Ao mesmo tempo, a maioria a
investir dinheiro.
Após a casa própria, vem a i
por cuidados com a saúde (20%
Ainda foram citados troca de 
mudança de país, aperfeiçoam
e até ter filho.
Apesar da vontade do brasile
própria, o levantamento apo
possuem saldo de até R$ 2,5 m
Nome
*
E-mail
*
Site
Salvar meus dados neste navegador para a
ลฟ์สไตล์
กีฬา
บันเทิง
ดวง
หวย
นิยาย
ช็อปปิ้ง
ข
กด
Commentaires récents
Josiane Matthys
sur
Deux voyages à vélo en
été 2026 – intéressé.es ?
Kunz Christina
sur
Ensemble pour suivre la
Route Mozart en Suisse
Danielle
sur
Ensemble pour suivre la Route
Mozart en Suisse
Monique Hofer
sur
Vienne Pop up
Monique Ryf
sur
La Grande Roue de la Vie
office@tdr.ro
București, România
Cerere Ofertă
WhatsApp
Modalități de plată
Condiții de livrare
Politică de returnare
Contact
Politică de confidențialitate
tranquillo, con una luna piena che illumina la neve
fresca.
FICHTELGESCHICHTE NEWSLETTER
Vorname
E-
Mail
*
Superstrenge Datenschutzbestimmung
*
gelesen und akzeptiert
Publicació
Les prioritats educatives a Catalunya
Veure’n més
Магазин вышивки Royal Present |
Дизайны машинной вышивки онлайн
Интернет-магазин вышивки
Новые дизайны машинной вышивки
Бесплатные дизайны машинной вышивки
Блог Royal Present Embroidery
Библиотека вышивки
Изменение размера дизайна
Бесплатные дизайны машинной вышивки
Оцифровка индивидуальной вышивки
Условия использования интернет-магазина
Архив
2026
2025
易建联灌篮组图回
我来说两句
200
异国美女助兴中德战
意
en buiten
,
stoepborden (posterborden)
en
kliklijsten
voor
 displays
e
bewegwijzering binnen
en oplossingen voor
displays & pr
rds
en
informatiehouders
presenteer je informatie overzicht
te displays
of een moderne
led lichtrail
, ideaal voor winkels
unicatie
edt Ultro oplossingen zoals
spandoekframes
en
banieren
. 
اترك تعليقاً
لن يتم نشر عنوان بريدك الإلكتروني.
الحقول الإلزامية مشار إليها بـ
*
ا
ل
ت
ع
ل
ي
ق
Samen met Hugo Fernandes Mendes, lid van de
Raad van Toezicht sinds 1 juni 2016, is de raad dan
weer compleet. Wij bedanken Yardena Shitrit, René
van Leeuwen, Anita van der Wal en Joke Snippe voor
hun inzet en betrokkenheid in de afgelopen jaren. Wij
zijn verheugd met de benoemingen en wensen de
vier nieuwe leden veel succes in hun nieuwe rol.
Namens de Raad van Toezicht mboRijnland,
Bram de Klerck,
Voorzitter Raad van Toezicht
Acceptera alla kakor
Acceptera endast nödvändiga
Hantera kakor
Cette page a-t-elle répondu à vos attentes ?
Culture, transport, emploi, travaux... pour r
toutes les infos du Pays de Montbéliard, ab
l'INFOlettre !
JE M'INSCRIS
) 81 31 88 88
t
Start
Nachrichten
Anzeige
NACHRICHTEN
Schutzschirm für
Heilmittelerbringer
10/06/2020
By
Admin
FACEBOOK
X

_____

WHAT IS NEEDED>
Taking the material above, extract exactly and only the lines from the line with "Apesar da vontade do brasile" to the line with "Culture, transport, emploi, travaux... pour r", inclusive of both.

ANSWER BOX>
Apesar da vontade do brasile
própria, o levantamento apo
possuem saldo de até R$ 2,5 m
Nome
*
E-mail
*
Site
Salvar meus dados neste navegador para a
ลฟ์สไตล์
กีฬา
บันเทิง
ดวง
หวย
นิยาย
ช็อปปิ้ง
ข
กด
Commentaires récents
Josiane Matthys
sur
Deux voyages à vélo en
été 2026 – intéressé.es ?
Kunz Christina
sur
Ensemble pour suivre la
Route Mozart en Suisse
Danielle
sur
Ensemble pour suivre la Route
Mozart en Suisse
Monique Hofer
sur
Vienne Pop up
Monique Ryf
sur
La Grande Roue de la Vie
office@tdr.ro
București, România
Cerere Ofertă
WhatsApp
Modalități de plată
Condiții de livrare
Politică de returnare
Contact
Politică de confidențialitate
tranquillo, con una luna piena che illumina la neve
fresca.
FICHTELGESCHICHTE NEWSLETTER
Vorname
E-
Mail
*
Superstrenge Datenschutzbestimmung
*
gelesen und akzeptiert
Publicació
Les prioritats educatives a Catalunya
Veure’n més
Магазин вышивки Royal Present |
Дизайны машинной вышивки онлайн
Интернет-магазин вышивки
Новые дизайны машинной вышивки
Бесплатные дизайны машинной вышивки
Блог Royal Present Embroidery
Библиотека вышивки
Изменение размера дизайна
Бесплатные дизайны машинной вышивки
Оцифровка индивидуальной вышивки
Условия использования интернет-магазина
Архив
2026
2025
易建联灌篮组图回
我来说两句
200
异国美女助兴中德战
意
en buiten
,
stoepborden (posterborden)
en
kliklijsten
voor
 displays
e
bewegwijzering binnen
en oplossingen voor
displays & pr
rds
en
informatiehouders
presenteer je informatie overzicht
te displays
of een moderne
led lichtrail
, ideaal voor winkels
unicatie
edt Ultro oplossingen zoals
spandoekframes
en
banieren
. 
اترك تعليقاً
لن يتم نشر عنوان بريدك الإلكتروني.
الحقول الإلزامية مشار إليها بـ
*
ا
ل
ت
ع
ل
ي
ق
Samen met Hugo Fernandes Mendes, lid van de
Raad van Toezicht sinds 1 juni 2016, is de raad dan
weer compleet. Wij bedanken Yardena Shitrit, René
van Leeuwen, Anita van der Wal en Joke Snippe voor
hun inzet en betrokkenheid in de afgelopen jaren. Wij
zijn verheugd met de benoemingen en wensen de
vier nieuwe leden veel succes in hun nieuwe rol.
Namens de Raad van Toezicht mboRijnland,
Bram de Klerck,
Voorzitter Raad van Toezicht
Acceptera alla kakor
Acceptera endast nödvändiga
Hantera kakor
Cette page a-t-elle répondu à vos attentes ?
Culture, transport, emploi, travaux... pour r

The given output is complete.